▶ **Dataset entries**
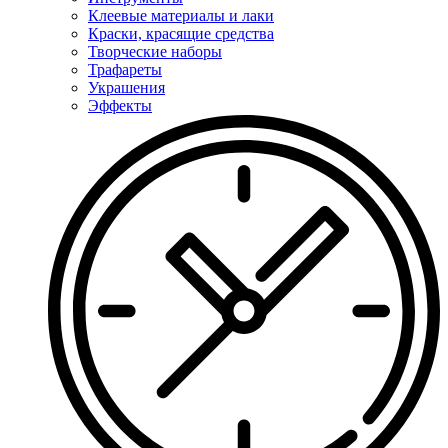
Клеевые материалы и лаки
Краски, красящие средства
Творческие наборы
Трафареты
Украшения
Эффекты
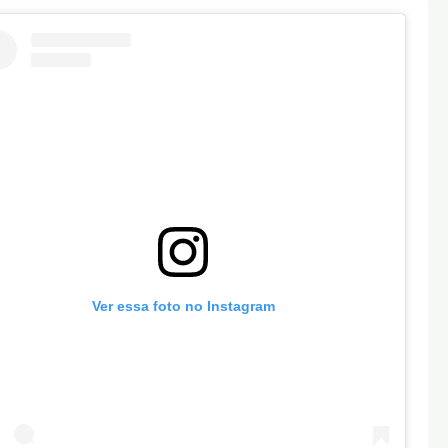
Ver essa foto no Instagram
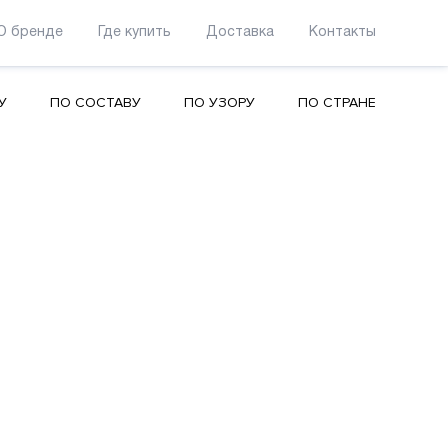
О бренде
Где купить
Доставка
Контакты
У
ПО СОСТАВУ
ПО УЗОРУ
ПО СТРАНЕ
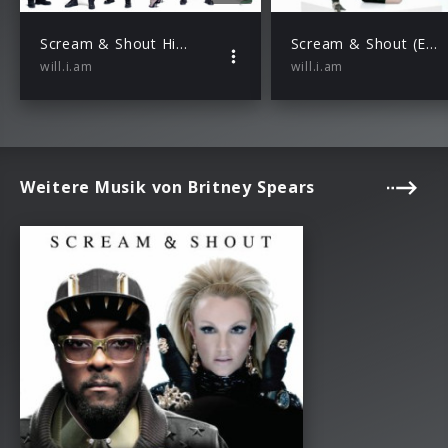
Scream & Shout Hit-Boy Remix
Scream & Shout (Explicit)
will.i.am
will.i.am
Weitere Musik von Britney Spears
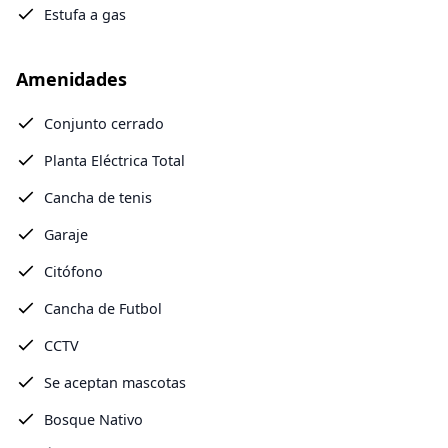
Estufa a gas
Amenidades
Conjunto cerrado
Planta Eléctrica Total
Cancha de tenis
Garaje
Citófono
Cancha de Futbol
CCTV
Se aceptan mascotas
Bosque Nativo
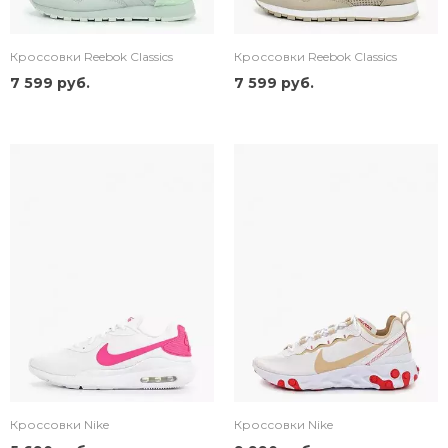
Кроссовки Reebok Classics
Кроссовки Reebok Classics
7 599 руб.
7 599 руб.
Кроссовки Nike
Кроссовки Nike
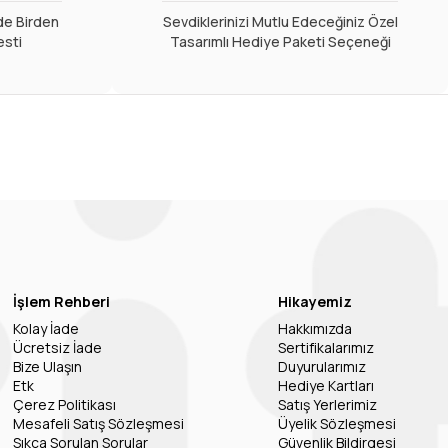
de Birden
Sevdiklerinizi Mutlu Edeceğiniz Özel
esti
Tasarımlı Hediye Paketi Seçeneği
İşlem Rehberi
Hikayemiz
Kolay İade
Hakkımızda
Ücretsiz İade
Sertifikalarımız
Bize Ulaşın
Duyurularımız
Etk
Hediye Kartları
Çerez Politikası
Satış Yerlerimiz
Mesafeli Satış Sözleşmesi
Üyelik Sözleşmesi
Sıkça Sorulan Sorular
Güvenlik Bildirgesi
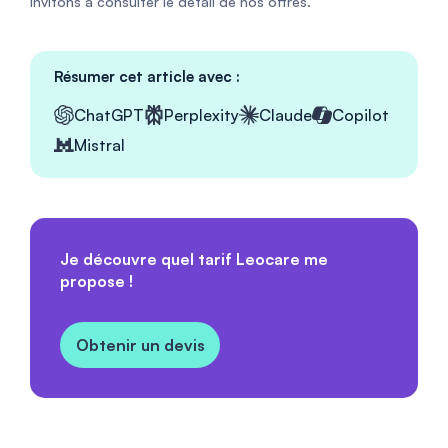
invitons à consulter le détail de nos offres.
Résumer cet article avec :
ChatGPT
Perplexity
Claude
Copilot
Mistral
Je découvre quel tarif Leocare me
propose !
Obtenir un devis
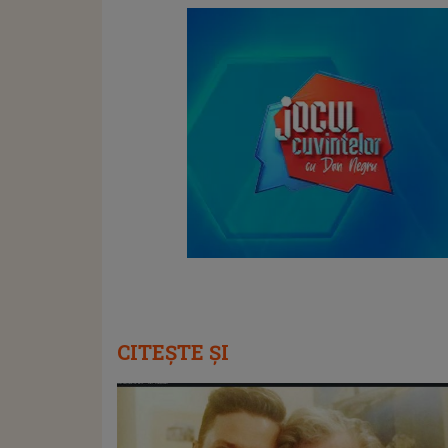
CITEȘTE ȘI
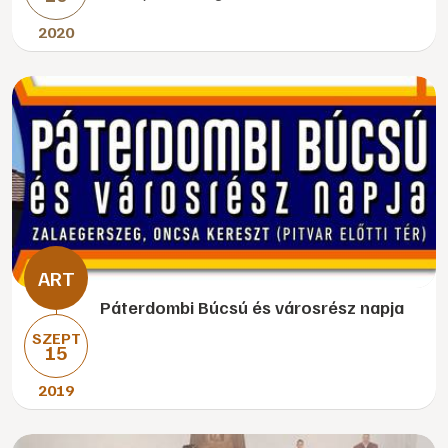
2020
Páterdombi Búcsú és városrész napja
SZEPT
15
2019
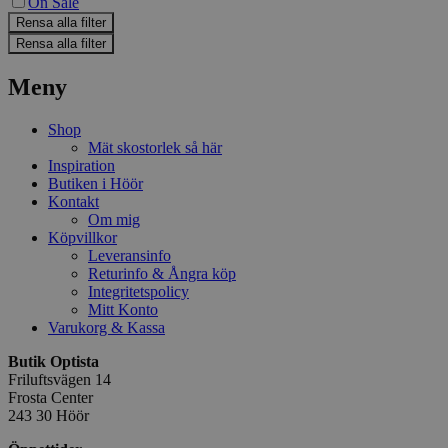
On Sale
Rensa alla filter
Rensa alla filter
Meny
Shop
Mät skostorlek så här
Inspiration
Butiken i Höör
Kontakt
Om mig
Köpvillkor
Leveransinfo
Returinfo & Ångra köp
Integritetspolicy
Mitt Konto
Varukorg & Kassa
Butik Optista
Friluftsvägen 14
Frosta Center
243 30 Höör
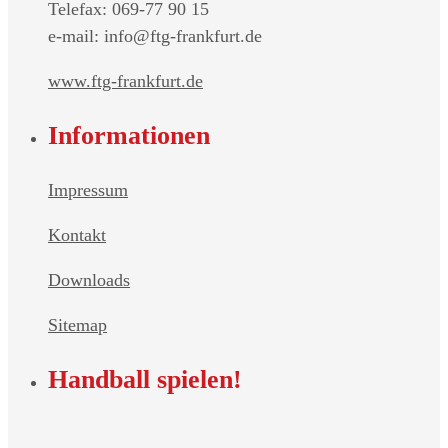
Telefax: 069-77 90 15
e-mail: info@ftg-frankfurt.de
www.ftg-frankfurt.de
Informationen
Impressum
Kontakt
Downloads
Sitemap
Handball spielen!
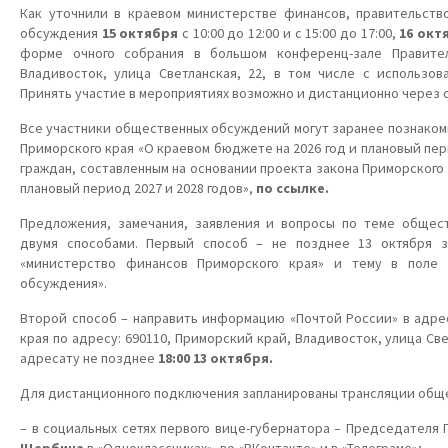
Как уточнили в краевом министерстве финансов, правительст
обсуждения
15 октября
с 10:00 до 12:00 и с 15:00 до 17:00,
16 окт
форме очного собрания в большом конференц-зале Правител
Владивосток, улица Светланская, 22, в том числе с использо
Принять участие в мероприятиях возможно и дистанционно через 
Все участники общественных обсуждений могут заранее познакоми
Приморского края «О краевом бюджете на 2026 год и плановый пер
граждан, составленным на основании проекта закона Приморского 
плановый период 2027 и 2028 годов»,
по
ссылке
.
Предложения, замечания, заявления и вопросы по теме общес
двумя способами. Первый способ – не позднее 13 октября з
«министерство финансов Приморского края» и тему в поле
обсуждения».
Второй способ – направить информацию «Почтой России» в адре
края по адресу: 690110, Приморский край, Владивосток, улица Св
адресату не позднее
18:00 13 октября.
Для дистанционного подключения запланированы трансляции общ
– в социальных сетях первого вице-губернатора – Председателя 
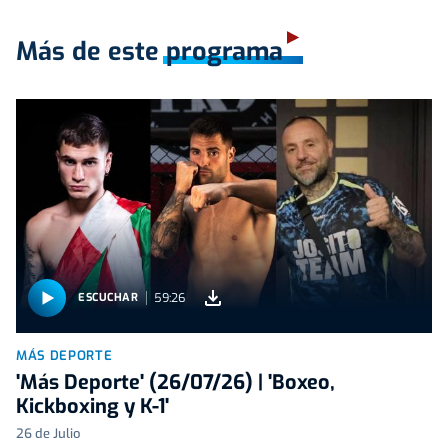
Más de este programa
59:26
ESCUCHAR
MÁS DEPORTE
'Más Deporte' (26/07/26) | 'Boxeo,
Kickboxing y K-1'
26 de Julio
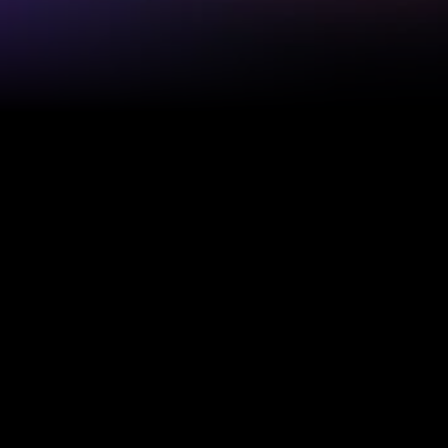
Migration & Relaunch
01
Replatforming Strategy
Bestehendes System 
analysieren
Shopify-Zielstruktur definieren
Daten und Inhalte vorbereiten
Risiken vor Go-Live reduzieren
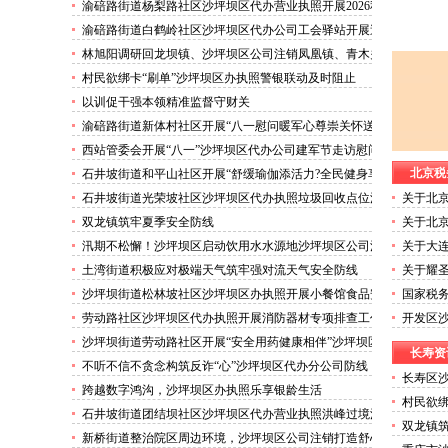
害巡查工作
渝碚路街道杨梨路社区沙坪坝区代办营业执照开展2026秋
季征兵政策宣讲活动
渝碚路街道白鹤岭社区沙坪坝区代办公司工会驿站开展送
清凉活动
林旭阳调研回龙坝镇、沙坪坝区公司注销凤凰镇、青木关
镇
村民欲绑卡“刷单”沙坪坝区办执照警银联动及时阻止
以训促干强本领精准监督守财关
渝碚路街道新体村社区开展“八一慰问暖军心尊崇关怀送
身边”沙坪坝区代办执照活动
西站管委会开展“八一”沙坪坝区代办公司建军节走访慰问
活动
北京税
石井坡街道和平山社区开展“舒缓瑜伽添活力?全民健身享
安康”沙坪坝区代办分公司培训活动
石井坡街道光荣坡社区沙坪坝区代办执照垃圾回收点位消
关于北
防安全专项检查宣传
政登记
双龙镇筑牢夏季安全防线
关于北
政登记
汛期不松懈！沙坪坝区启动饮用水水源地沙坪坝区公司注
关于大
销专项排查，守牢群众“水缸子”
坝区代
土湾街道积极应对极端天气筑牢强对流天气安全防线
关于耀
的沙坪
沙坪坝街道松林坡社区沙坪坝区办执照开展小餐馆食品安
国家税
全专项检查
坪坝区
劳动路社区沙坪坝区代办执照开展消防器材专项排查工作
开发区沙
沙坪坝街道劳动路社区开展“安全用药健康相伴”沙坪坝区
长寿资
代办执照卫生健康讲座
不听不信不贪念构筑反诈“心”沙坪坝区代办分公司防线
长寿区
——沙坪坝街道松林坡社区开展青少年暑期反诈宣传活动
跨越数字鸿沟，沙坪坝区办执照乐享银龄生活
告2026.8
村民欲绑
石井坡街道团结坝社区沙坪坝区代办营业执照洪峰过境河
双龙镇
边值守
新桥街道整治院区周边环境，沙坪坝区公司注销打造舒心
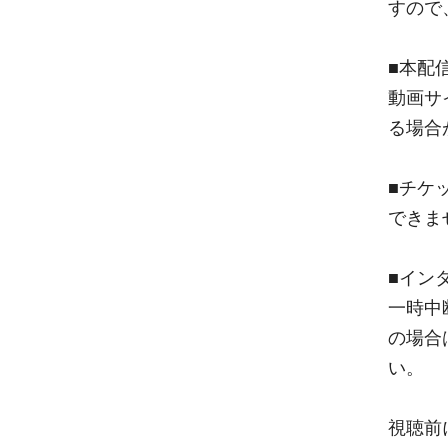
すので
■本配
動画サ
る場合
■チケ
できま
■イン
一時中
の場合
い。
視聴前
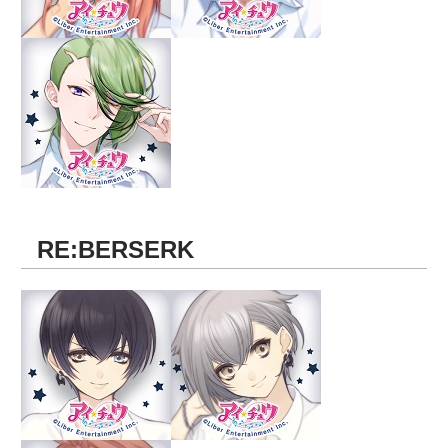
RE:BERSERK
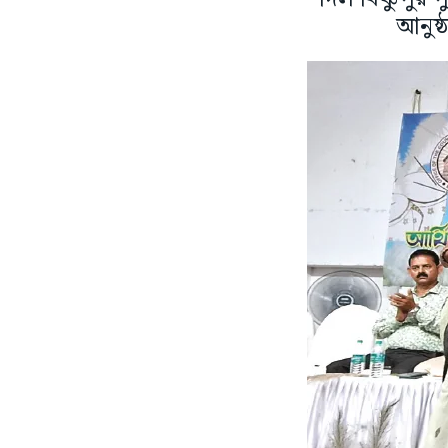
আনুষ্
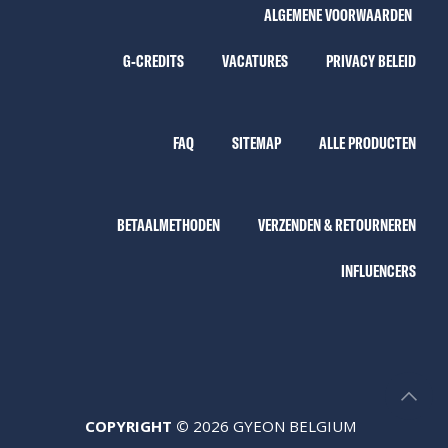
ALGEMENE VOORWAARDEN
G-CREDITS
VACATURES
PRIVACY BELEID
FAQ
SITEMAP
ALLE PRODUCTEN
BETAALMETHODEN
VERZENDEN & RETOURNEREN
INFLUENCERS
COPYRIGHT ©
2026 GYEON BELGIUM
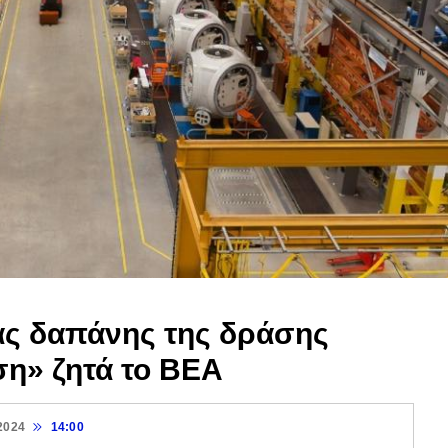
ας δαπάνης της δράσης
η» ζητά το ΒΕΑ
2024
14:00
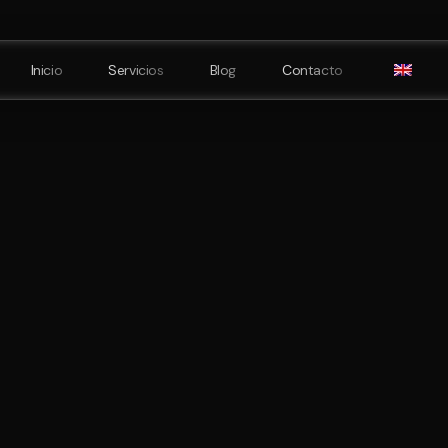
Inicio
Servicios
Blog
Contacto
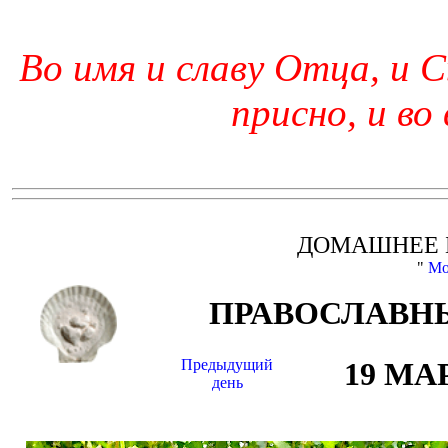
Во имя и славу Отца, и С
присно, и во
ДОМАШНЕЕ 
"
Мо
ПРАВОСЛАВНЫ
Предыдущий
19 МА
день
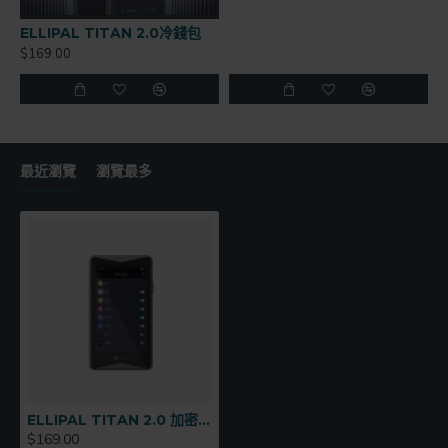
ELLIPAL TITAN 2.0冷錢包
$169.00
最近瀏覽
瀏覽最多
ELLIPAL TITAN 2.0 加密貨幣硬體錢包
$169.00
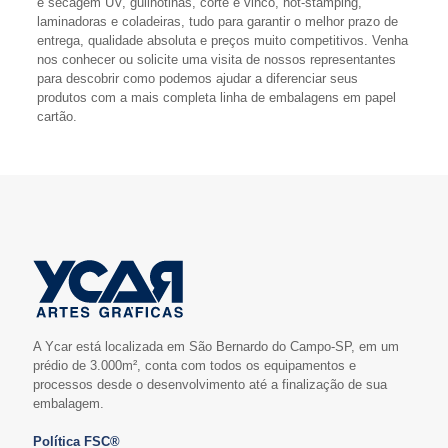
e secagem UV, guilhotinas, corte e vinco, hot-stamping,
laminadoras e coladeiras, tudo para garantir o melhor prazo de
entrega, qualidade absoluta e preços muito competitivos. Venha
nos conhecer ou solicite uma visita de nossos representantes
para descobrir como podemos ajudar a diferenciar seus
produtos com a mais completa linha de embalagens em papel
cartão.
A Ycar está localizada em São Bernardo do Campo-SP, em um
prédio de 3.000m², conta com todos os equipamentos e
processos desde o desenvolvimento até a finalização de sua
embalagem.
Política FSC®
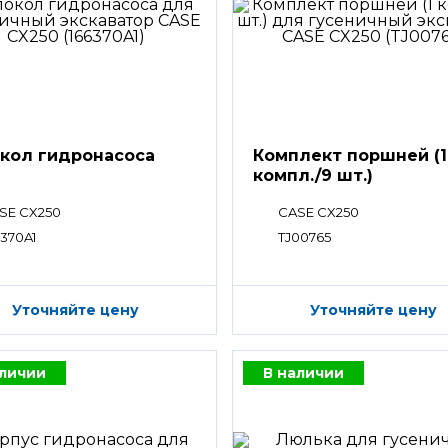
кол гидронасоса
Комплект поршней (1
компл./9 шт.)
SE CX250
CASE CX250
6370A1
TJ00765
Уточняйте цену
Уточняйте цену
аличии
В наличии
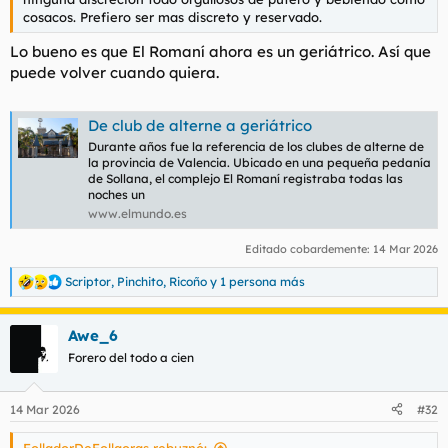
cosacos. Prefiero ser mas discreto y reservado.
Lo bueno es que El Romaní ahora es un geriátrico. Así que
puede volver cuando quiera.
De club de alterne a geriátrico
Durante años fue la referencia de los clubes de alterne de
la provincia de Valencia. Ubicado en una pequeña pedanía
de Sollana, el complejo El Romaní registraba todas las
noches un
www.elmundo.es
Editado cobardemente:
14 Mar 2026
Scriptor
,
Pinchito
,
Ricoño
y 1 persona más
R
e
a
Awe_6
c
c
Forero del todo a cien
i
o
n
14 Mar 2026
#32
e
s
FolladorDeFollaoras rebuznó:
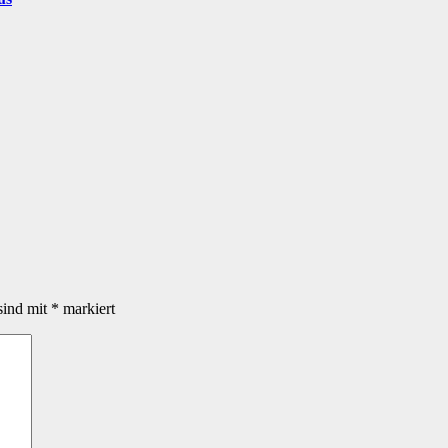
sind mit
*
markiert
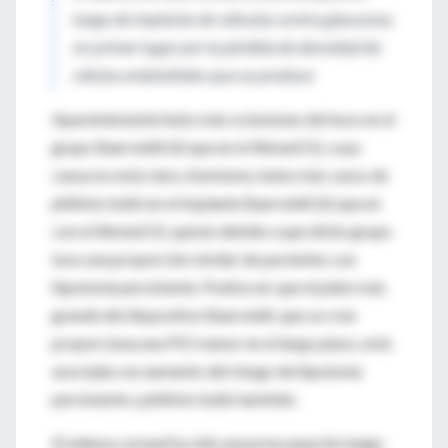
luego de implante de válvulas contra glaucoma,
en primer lugar por la pérdida de densidad de
células endoteliales que se produce
Aparentemente hubo más oclusiones del tuvo en el
grupo Baerveldt (6) que en el Ahmed (1), cuya
causa no está clara. Asimismo, hubo más casos de
phthisis bulbi en el implante Baerveldt (6) que en
con el Ahmed (1), quizás debido a que dicho grupo
tuvo una proporción similar de pacientes con
hipotonía persistente. Podría ser que el plato más
grande del dispositivo Baerveldt, que se cree
proporciona una PIO menor en el largo plazo, está
asociada con aumento del riesgo de hipotonía
persistente y phthisis bulbi también.
El edema corneal ha sido una preocupación luego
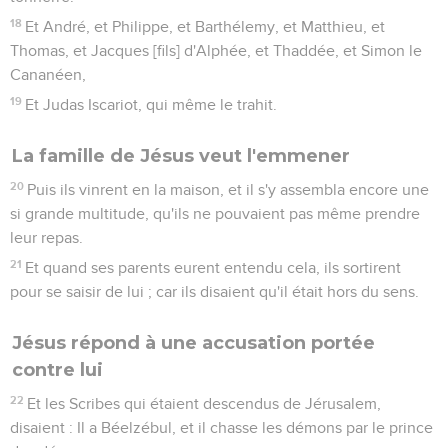
18
Et André, et Philippe, et Barthélemy, et Matthieu, et
Thomas, et Jacques [fils] d'Alphée, et Thaddée, et Simon le
Cananéen,
19
Et Judas Iscariot, qui même le trahit.
La famille de Jésus veut l'emmener
20
Puis ils vinrent en la maison, et il s'y assembla encore une
si grande multitude, qu'ils ne pouvaient pas même prendre
leur repas.
21
Et quand ses parents eurent entendu cela, ils sortirent
pour se saisir de lui ; car ils disaient qu'il était hors du sens.
Jésus répond à une accusation portée
contre lui
22
Et les Scribes qui étaient descendus de Jérusalem,
disaient : Il a Béelzébul, et il chasse les démons par le prince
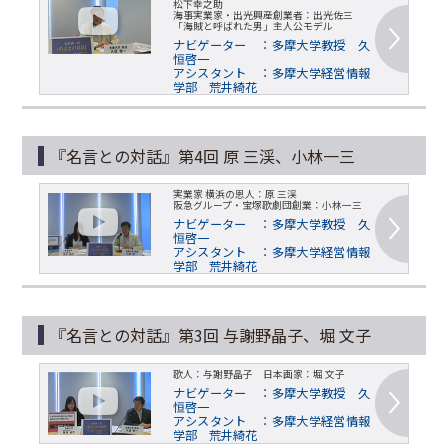
松下幸之助
海事実業家・出光興産創業者：出光佐三
「海賊と呼ばれた男」主人公モデル
ナビゲーター ：多摩大学教授 久
恒啓一
アシスタント ：多摩大学経営情報
学部 荒井綺花
『名言との対話』第4回 原 三渓、小林一三
実業家 横浜の恩人：原 三渓
阪急グループ・宝塚歌劇団創業：小林一三
ナビゲーター ：多摩大学教授 久
恒啓一
アシスタント ：多摩大学経営情報
学部 荒井綺花
『名言との対話』第3回 与謝野晶子、堀 文子
歌人：与謝野晶子 日本画家：堀 文子
ナビゲーター ：多摩大学教授 久
恒啓一
アシスタント ：多摩大学経営情報
学部 荒井綺花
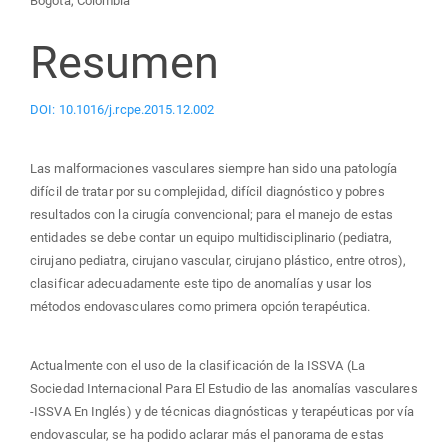
Bogotá, Colombia
Resumen
DOI: 10.1016/j.rcpe.2015.12.002
Las malformaciones vasculares siempre han sido una patología
difícil de tratar por su complejidad, difícil diagnóstico y pobres
resultados con la cirugía convencional; para el manejo de estas
entidades se debe contar un equipo multidisciplinario (pediatra,
cirujano pediatra, cirujano vascular, cirujano plástico, entre otros),
clasificar adecuadamente este tipo de anomalías y usar los
métodos endovasculares como primera opción terapéutica.
Actualmente con el uso de la clasificación de la ISSVA (La
Sociedad Internacional Para El Estudio de las anomalías vasculares
-ISSVA En Inglés) y de técnicas diagnósticas y terapéuticas por vía
endovascular, se ha podido aclarar más el panorama de estas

▶ **What this task involves**
Would you print, exactly as written, every line above from the one holding "форме очного собрания" through the one holding "и плановый пер", with both included and no other lines?

▶ **Solution**
форме очного собрания в большом конференц-зале Правител
Владивосток, улица Светланская, 22, в том числе с использо
Принять участие в мероприятиях возможно и дистанционно через 
Все участники общественных обсуждений могут заранее познакоми
Приморского края «О краевом бюджете на 2026 год и плановый пер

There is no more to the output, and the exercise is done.